The term “big data” is used so often in research and marketing terms that you’d think it’s been around forever. But actually, big data originated from database marketing (read the first attempts of targeted direct mail) in the mid-late 1980s. This was the first attempt by marketing agencies and large companies to segment their customer databases to create different offers based on the demographics or psychographics of their customers. Today, you will hear from CMOs, CFOs, and even CEOs who say they won’t make a decision without using big data. And that can be a problem.
Very often there is so much data that marketers and others can be frozen in their decision making. Ultimately, marketers spend much of their time organizing and sorting the data rather than working with it, drawing the buyer’s picture and refining their efforts. It’s essentially a scaling issue. There is so much data, from so many sources, and much of it may be outdated or invalid that marketers often struggle to gain insights or gain anything meaningful. Too much reliance on big data showing history doesn’t necessarily indicate future trends or customer needs. Another problem could be an even bigger problem.
How many entrepreneurs and executives today have actually met their real customers in person in their environment? Why aren’t more companies using ethnographic research in their product development and marketing approach? If sales in a particular store have fallen because of the ‘sales numbers’, why have they fallen? If you’re not there to observe and talk to customers, you won’t be able to ‘see’ that the store displays are incomplete or that the training of sales associates has not been done effectively. Big data analytics won’t give you those insights. Perhaps by having a small data mindset you can gain more insights that are often invaluable and help you better meet your customers’ current and future needs.
If you really want to understand better customer insights beyond your big data, you need to actually observe and meet with your customers.
Better observe. Studying customers in their environment through observation labs or ethnographic studies is not new. But with the advent of big data and digital marketing, fewer and fewer entrepreneurs, marketers and senior executives are using these tools to actually meet and understand their customers. Big data really doesn’t give you the small insights that make a big difference.
See trends earlier. While collecting large amounts of data about your customers can bring some benefits, you rarely see trends in the historical data. So many companies collect as much data as possible, but spend little time on emerging trends. When you meet regularly with customers, you see the solutions and hear what they say about the competition.
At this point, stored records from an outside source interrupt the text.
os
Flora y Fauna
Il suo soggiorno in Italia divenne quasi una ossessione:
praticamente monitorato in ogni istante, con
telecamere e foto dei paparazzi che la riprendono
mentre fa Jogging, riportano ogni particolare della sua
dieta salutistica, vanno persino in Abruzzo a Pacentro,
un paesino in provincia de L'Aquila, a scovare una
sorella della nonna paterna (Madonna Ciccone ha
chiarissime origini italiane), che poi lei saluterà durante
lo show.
Also read more trend/industry reports and spend more time with trend forecasters and futurists who always know how to dot the i’s and cross the t’s.
Insights from competitors. When was the last time you really researched a competitor’s product or service offerings? It’s not about beating them, it’s about understanding the market and your customers better. Don’t bury your head in the sand and don’t let bravado get in the way of gathering more information that can help you understand an industry shift. Buy your competition.
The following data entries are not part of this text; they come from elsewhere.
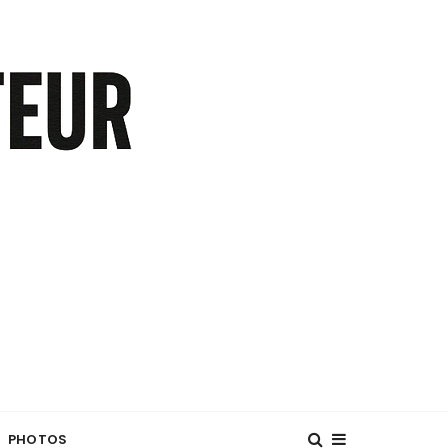
PHOTOS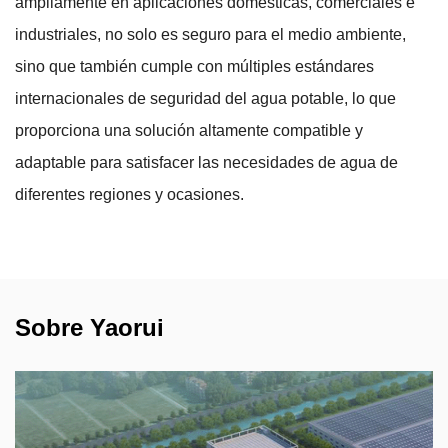
ampliamente en aplicaciones domésticas, comerciales e
industriales, no solo es seguro para el medio ambiente,
sino que también cumple con múltiples estándares
internacionales de seguridad del agua potable, lo que
proporciona una solución altamente compatible y
adaptable para satisfacer las necesidades de agua de
diferentes regiones y ocasiones.
Sobre Yaorui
Creative solutions. The analysis of big data can reveal potential insights that then require some action. But instead of pressing your face against the glass of big data, take a step back and observe the real opportunity or problem. You can’t come up with an important strategic creative solution until you really understand the problem.
Focus on the customer. How many entrepreneurs and business leaders say this: ‘Customers are our lifeblood and we do everything we can to serve them.’ How many of those same people regularly meet customers? When was the last time you sat or observed your client? Don’t expect a customer to tell you exactly what they want or need; they don’t always know. But customers vote with their wallets and while they may not always be right, they are never wrong.